Si le catalogue de l’exposition offre une riche documentation en matière d’articles et de manifestes annonçant et illustrant ce mouvement, les œuvres exposées qui lui appartiennent à proprement parler demeurent malheureusement peu nombreuses. On peut supposer qu’on a eu du mal à retrouver des clichés appartenant à ce courant des APO qui, par définition pourrait-on dire, n’ont pas fait l’objet de collections, de conservations et d’attention tout simplement, au-delà de leur usage immédiat et de la fonction qu’on leur avait dévolue. Comme le dit très clairement Tracol dans son manifeste « Photographie, arme de classe », il ne s’agit pas seulement de « multiplier les prises de vues d’un caractère nettement révolutionnaires, mais encore de trouver l’utilisation révolutionnaire des photos de toutes catégories » (Cahier rouge, n°1, 1933). Cette utilisation, quelle fut-elle ? Des expositions, des publications dans la presse ouvrière (L’Humanité, Regards), des montages muraux peut-être, des panneaux dans des locaux syndicaux, des lieux de réunion. On est dès lors réduit à exposer en grand nombre des pages de journaux où ces photographies furent utilisées, la recherche d’originaux étant antithétique à la nature même de ces productions et peut-être même trompeuse : en effet la photographie ne vient pas seule dans la perspective de ce travail militant. On s’est avisé assez tôt et on le répète à satiété dans les textes de l’époque (repris et amplifiés par des penseurs politiques comme Bertolt Brecht et Walter Benjamin), une photographie n’a pas de signification en elle-même, ce qu’elle représente peut être l’objet d’interprétations divergentes. En contradiction avec les idéologies de la spécificité et de l’autonomie esthétique, la photographie s’articule avec le discours qui l’accompagne (a minima sa légende), les autres images qui la jouxtent, son insertion dans un ensemble. C’est donc un objet complexe qui croisent des institutions de divers types (partis politiques, syndicats, presse — L’Humanité, Regards, Cahier rouge, Almamach ouvrier et paysan —, lieux culturels) elles-mêmes divisées en leur sein.

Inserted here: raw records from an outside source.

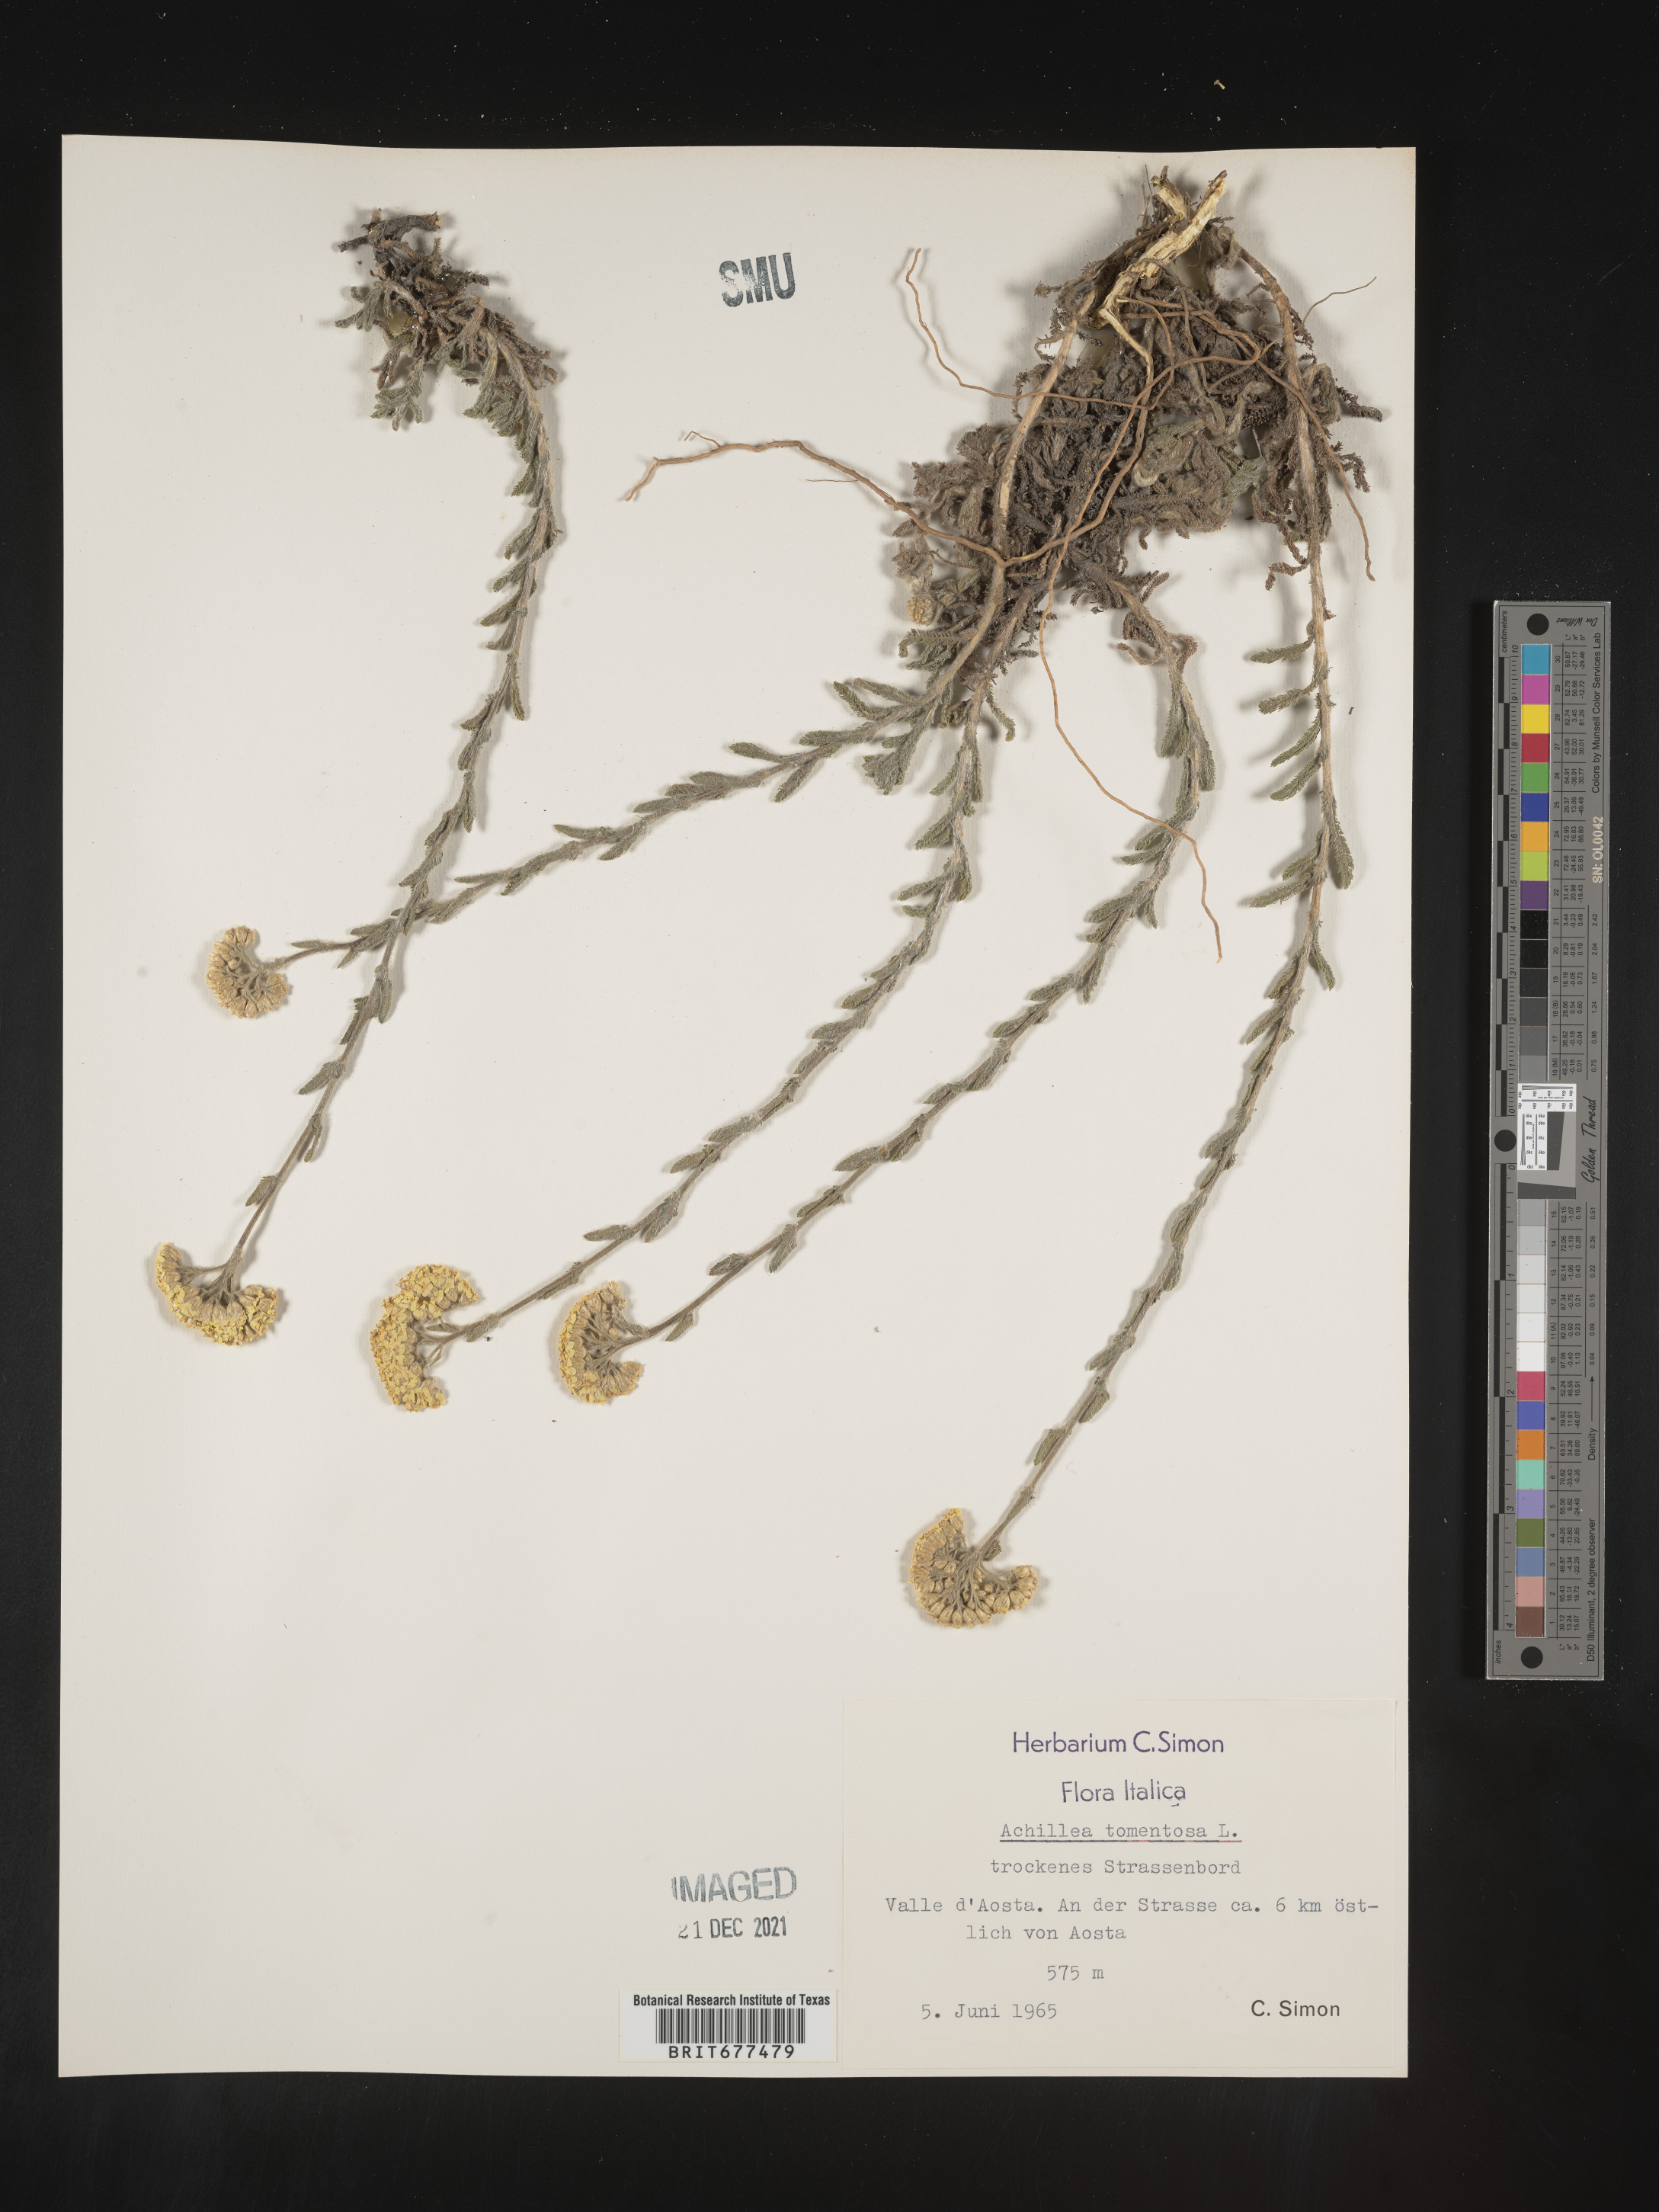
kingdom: Plantae
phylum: Tracheophyta
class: Magnoliopsida
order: Asterales
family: Asteraceae
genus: Achillea
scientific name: Achillea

Avec le « tournant » de l’antifascisme consécutif à l’arrivée au pouvoir des nazis en Allemagne, la militance photographique va laisser toute la place aux photographes professionnels engagés, les reporters comme Robert Capa ou Chim, qui couvrent la guerre d’Espagne.
Espérons que cette exposition en suscitera d’autres et stimulera de nouvelles recherches historiques précisant les conditions de ces activités et élargissant la connaissance que l’on pourra en avoir.